Trecho

────────────────

Anunciadas como prioridades da equipe econômica para 2021, as reformas administrativa e tributária não devem sair do papel neste ano por falta de empenho do governo de Jair Bolsonaro e pela antecipação da disputa eleitoral, na avaliação de aliados do Planalto. As duas reformas são frequentemente citadas como fundamentais para melhorar a situação fiscal do país e abrir espaço nas contas públicas para ampliar os investimentos.
No entanto, erros na negociação política de ambas praticamente inviabilizaram as mudanças até o final do governo --a própria cúpula do Congresso admite publicamente que a janela de aprovação de matérias controversas terminava agora em novembro.
Diante da dificuldade em destravar essa agenda, Bolsonaro já admitiu que, caso não sejam aprovadas até dezembro, as reformas tributária e administrativa não avançarão em 2022, quando o país passará por eleições.
"Essas reformas têm que acontecer no primeiro ano de cada governo. Já estamos praticamente terminando o terceiro ano [de governo]. Se não aprovar neste ano, no ano que vem pode esquecer", disse o presidente no fim de outubro.
A janela para o ministro Paulo Guedes (Economia) conseguir concluir o plano das reformas é curta. O apoio político para as propostas se minguará no próximo ano, quando Bolsonaro pretende tentar a reeleição.
Aliados de Guedes dizem que a prioridade do ministro nos últimos meses tem sido encontrar uma solução para o Orçamento de 2022, pressionado pelo aumento de despesas obrigatórias e sentenças judiciais (precatórios).
Além disso, a equipe econômica participa da força-tarefa do governo para conseguir que as contas do próximo ano incluam demandas de Bolsonaro, como o fortalecimento dos gastos na área social (Auxílio Brasil) e medidas que atendam a base eleitoral do presidente (auxílio financeiro a caminhoneiros).
Sem o esforço do Palácio do Planalto, a agenda reformista segue sem perspectiva de votação no Congresso.
Entregue em julho de 2020, a primeira fase da reforma tributária de Guedes até hoje não avançou na Câmara, onde começou a tramitar. O projeto que unifica PIS e Cofins em um novo tributo (a CBS, Contribuição sobre Bens e Serviços) nem sequer tem relatório.
Houve um esforço de governistas para tentar votar a proposta ainda em julho. Mas, por falta de consenso e pressão de empresários, o projeto travou.
"Estamos nos reunindo ainda com os setores e com a Receita [Federal] e vamos começar a elaborar o relatório", disse o relator da proposta, deputado Luiz Carlos Motta (PL-SP).
A Câmara também discutia uma PEC (proposta de emenda à Constituição) que previa juntar impostos federais, estaduais e municipais sobre o consumo em um único tributo. O governo e o presidente da Câmara, Arthur Lira (PP-AL), atuaram para enterrar essa proposta.

────────────────

Dados do conjunto

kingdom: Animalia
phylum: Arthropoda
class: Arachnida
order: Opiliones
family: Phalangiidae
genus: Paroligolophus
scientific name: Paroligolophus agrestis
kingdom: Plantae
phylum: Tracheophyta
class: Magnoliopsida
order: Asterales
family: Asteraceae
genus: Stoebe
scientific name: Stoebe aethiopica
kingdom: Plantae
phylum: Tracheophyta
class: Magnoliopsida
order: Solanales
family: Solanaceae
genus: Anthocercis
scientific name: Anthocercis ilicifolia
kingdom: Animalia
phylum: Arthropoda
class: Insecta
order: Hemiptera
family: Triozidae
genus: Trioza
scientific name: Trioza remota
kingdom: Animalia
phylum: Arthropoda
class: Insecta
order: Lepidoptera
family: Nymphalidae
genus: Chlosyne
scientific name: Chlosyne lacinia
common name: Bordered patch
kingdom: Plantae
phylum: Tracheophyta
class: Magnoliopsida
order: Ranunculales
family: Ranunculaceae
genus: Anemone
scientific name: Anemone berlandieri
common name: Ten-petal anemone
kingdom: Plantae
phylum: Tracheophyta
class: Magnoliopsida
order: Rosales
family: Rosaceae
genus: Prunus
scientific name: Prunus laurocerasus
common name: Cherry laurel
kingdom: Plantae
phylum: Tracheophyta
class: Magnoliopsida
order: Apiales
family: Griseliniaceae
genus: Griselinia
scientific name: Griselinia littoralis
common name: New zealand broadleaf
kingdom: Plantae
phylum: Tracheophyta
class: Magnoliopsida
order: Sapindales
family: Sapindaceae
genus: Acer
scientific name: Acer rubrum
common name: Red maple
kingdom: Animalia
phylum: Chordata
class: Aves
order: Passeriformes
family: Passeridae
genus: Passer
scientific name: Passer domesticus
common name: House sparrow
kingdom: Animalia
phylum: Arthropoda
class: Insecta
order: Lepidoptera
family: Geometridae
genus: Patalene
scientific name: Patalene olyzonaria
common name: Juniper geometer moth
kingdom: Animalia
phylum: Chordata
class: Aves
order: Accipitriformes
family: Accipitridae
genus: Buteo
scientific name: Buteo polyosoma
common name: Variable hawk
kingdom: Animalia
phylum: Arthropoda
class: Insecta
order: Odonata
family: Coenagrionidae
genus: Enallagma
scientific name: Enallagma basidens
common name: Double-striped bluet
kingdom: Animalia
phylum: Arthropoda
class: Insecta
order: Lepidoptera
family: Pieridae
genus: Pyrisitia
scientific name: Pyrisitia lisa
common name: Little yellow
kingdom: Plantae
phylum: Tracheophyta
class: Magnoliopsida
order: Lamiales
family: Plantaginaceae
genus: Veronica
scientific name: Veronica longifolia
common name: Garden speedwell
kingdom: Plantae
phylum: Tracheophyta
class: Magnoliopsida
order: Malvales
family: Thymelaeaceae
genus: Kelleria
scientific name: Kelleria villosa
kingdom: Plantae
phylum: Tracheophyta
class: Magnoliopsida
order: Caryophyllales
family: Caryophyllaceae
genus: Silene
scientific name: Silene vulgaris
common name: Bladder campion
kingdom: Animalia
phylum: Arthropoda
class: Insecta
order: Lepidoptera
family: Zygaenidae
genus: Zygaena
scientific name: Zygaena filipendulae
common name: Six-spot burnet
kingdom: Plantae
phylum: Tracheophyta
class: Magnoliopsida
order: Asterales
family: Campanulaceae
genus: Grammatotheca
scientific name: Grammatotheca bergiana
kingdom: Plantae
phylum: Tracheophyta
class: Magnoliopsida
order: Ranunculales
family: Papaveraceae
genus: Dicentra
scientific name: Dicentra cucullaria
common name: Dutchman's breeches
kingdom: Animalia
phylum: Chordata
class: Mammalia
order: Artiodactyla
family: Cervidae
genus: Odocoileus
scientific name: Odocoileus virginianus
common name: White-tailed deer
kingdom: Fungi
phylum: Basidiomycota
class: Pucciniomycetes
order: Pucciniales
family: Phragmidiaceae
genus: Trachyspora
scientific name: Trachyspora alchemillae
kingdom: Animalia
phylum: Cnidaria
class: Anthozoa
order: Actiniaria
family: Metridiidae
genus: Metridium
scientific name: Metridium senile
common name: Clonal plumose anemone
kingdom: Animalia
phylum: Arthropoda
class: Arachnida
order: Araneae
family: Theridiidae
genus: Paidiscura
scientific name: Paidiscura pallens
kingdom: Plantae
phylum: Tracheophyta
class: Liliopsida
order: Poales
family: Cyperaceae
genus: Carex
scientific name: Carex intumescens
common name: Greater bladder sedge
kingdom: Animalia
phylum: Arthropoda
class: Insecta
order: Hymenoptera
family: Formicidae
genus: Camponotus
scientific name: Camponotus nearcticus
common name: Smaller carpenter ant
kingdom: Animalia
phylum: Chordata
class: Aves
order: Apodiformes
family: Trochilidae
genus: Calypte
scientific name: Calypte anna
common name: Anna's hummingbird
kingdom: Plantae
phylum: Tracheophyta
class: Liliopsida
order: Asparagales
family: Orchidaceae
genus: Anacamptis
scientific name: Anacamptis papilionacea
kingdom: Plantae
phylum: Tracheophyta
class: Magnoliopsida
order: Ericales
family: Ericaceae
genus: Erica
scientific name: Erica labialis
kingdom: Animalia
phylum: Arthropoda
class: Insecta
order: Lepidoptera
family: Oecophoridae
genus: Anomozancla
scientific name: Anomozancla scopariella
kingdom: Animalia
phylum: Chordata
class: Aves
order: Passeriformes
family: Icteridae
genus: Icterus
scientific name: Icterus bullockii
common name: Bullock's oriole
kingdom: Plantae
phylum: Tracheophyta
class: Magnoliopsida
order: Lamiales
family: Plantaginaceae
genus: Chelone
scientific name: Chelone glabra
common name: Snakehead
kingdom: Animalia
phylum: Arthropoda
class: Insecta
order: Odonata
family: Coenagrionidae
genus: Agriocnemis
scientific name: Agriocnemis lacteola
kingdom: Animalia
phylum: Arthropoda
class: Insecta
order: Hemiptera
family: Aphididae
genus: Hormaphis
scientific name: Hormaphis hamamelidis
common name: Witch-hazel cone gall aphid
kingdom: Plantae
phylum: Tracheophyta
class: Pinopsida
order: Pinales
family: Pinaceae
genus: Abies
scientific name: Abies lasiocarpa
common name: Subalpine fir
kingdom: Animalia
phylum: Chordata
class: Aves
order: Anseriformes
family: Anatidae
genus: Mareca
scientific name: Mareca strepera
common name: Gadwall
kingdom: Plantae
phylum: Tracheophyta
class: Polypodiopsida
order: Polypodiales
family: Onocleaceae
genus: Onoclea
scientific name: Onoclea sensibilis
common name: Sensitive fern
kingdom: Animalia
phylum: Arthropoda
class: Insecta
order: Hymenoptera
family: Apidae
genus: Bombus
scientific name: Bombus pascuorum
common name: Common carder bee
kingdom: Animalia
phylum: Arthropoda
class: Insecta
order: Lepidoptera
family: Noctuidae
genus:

────────────────

Detalhes da tarefa
Responda com base no trecho sobre as reformas administrativa e tributária:
(a) Segundo a fala de Bolsonaro, em que ano de cada governo essas reformas têm que acontecer?
(b) Quais tributos o projeto da CBS unifica?
(c) Quem é o relator dessa proposta?
As linhas vêm de outra fonte, sem relação com o trecho.

Resposta
(a) No primeiro ano de cada governo.
(b) O PIS e a Cofins.
(c) O deputado Luiz Carlos Motta (PL-SP).